Many people have been targeted by advanced-fee scams that attempt to con them out of their hard-earned money. With the advent of the digital technology, scammers are finding new avenues to target their victims and companies have warned of an upsurge in fraudulent activity.
The formula is simple: victims are promised large sums of money in the form of a loan but are required to pay a comparably small “fee” upfront. To carry out their ruse, scammers typically impersonate a well-known loan provider and claim that to be offering a large, low-interest loan.
“We have seen an increase in incidents of fraud, specifically advanced-fee scams,” says James Williams, the head of marketing at Wonga SA. “What is most concerning is how ‘slick’ these scams have become, with fraudsters posing as Wonga in calls, emails, text messages and even social media posts that bear an uncanny resemblance to our own communications.”
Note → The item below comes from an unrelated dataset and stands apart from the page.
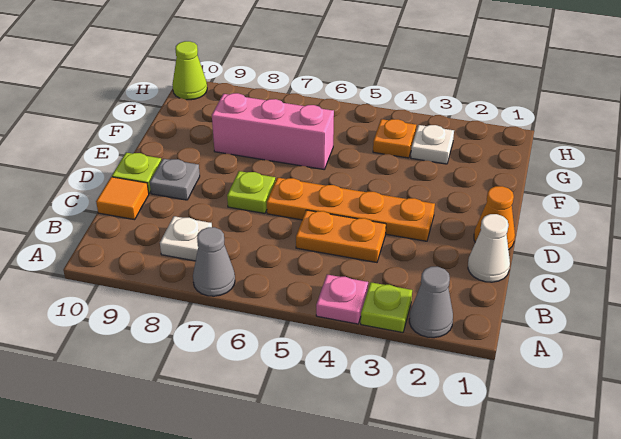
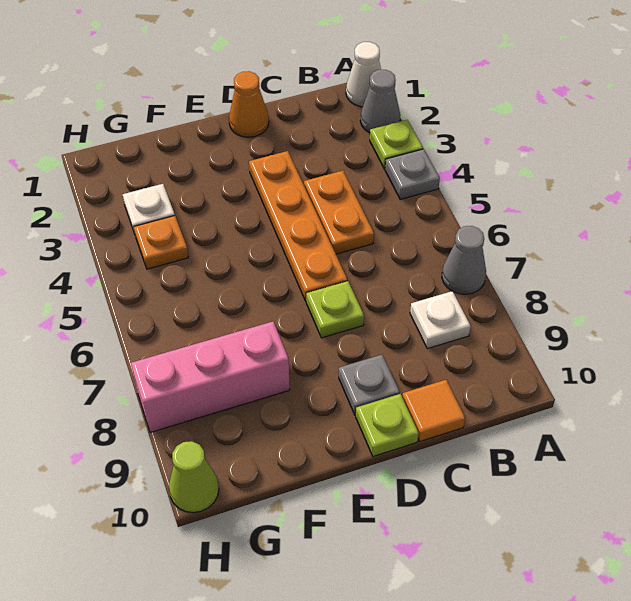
pink plate A4 level 1 -> grey plate A4 level 1
white cone C1 level 1 -> white cone A1 level 1
pink brick F6:F8 level 1 -> pink brick F8:H8 level 1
Scammers often follow a formula. To help people identify and avoid these scams, Wonga has laid out the steps con-artists typically follow:
1. Contact. Commonly, scammers pose as Wonga contact victims through text messages, email and fake Facebook or Twitter accounts. They send victims friend requests or comment on Facebook or Twitter posts advertising the fact that they are loan consultants. The scammers usually claim to offer low interest rates, well below the prime lending rate. They also claim to provide loans to blacklisted people without the need for credit checks.